* TO DO
Copy every line of the rows below character for character, leaving out the pictures.

* Collection entries
+ + + + + + +

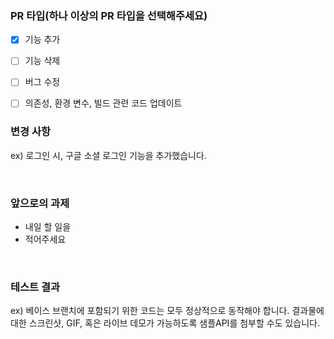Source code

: ### PR 타입(하나 이상의 PR 타입을 선택해주세요)
- [X] 기능 추가
- [ ] 기능 삭제
- [ ] 버그 수정
- [ ] 의존성, 환경 변수, 빌드 관련 코드 업데이트


### 변경 사항
ex) 로그인 시, 구글 소셜 로그인 기능을 추가했습니다.

<br>

### 앞으로의 과제

- 내일 할 일을
- 적어주세요

<br>

### 테스트 결과
ex) 베이스 브랜치에 포함되기 위한 코드는 모두 정상적으로 동작해야 합니다. 결과물에 대한 스크린샷, GIF, 혹은 라이브 데모가 가능하도록 샘플API를 첨부할 수도 있습니다.

<br>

+ + + + + + +

* WRITTEN RESPONSE
Source code

: ### PR 타입(하나 이상의 PR 타입을 선택해주세요)
- [X] 기능 추가
- [ ] 기능 삭제
- [ ] 버그 수정
- [ ] 의존성, 환경 변수, 빌드 관련 코드 업데이트


### 변경 사항
ex) 로그인 시, 구글 소셜 로그인 기능을 추가했습니다.

<br>

### 앞으로의 과제

- 내일 할 일을
- 적어주세요

<br>

### 테스트 결과
ex) 베이스 브랜치에 포함되기 위한 코드는 모두 정상적으로 동작해야 합니다. 결과물에 대한 스크린샷, GIF, 혹은 라이브 데모가 가능하도록 샘플API를 첨부할 수도 있습니다.

<br>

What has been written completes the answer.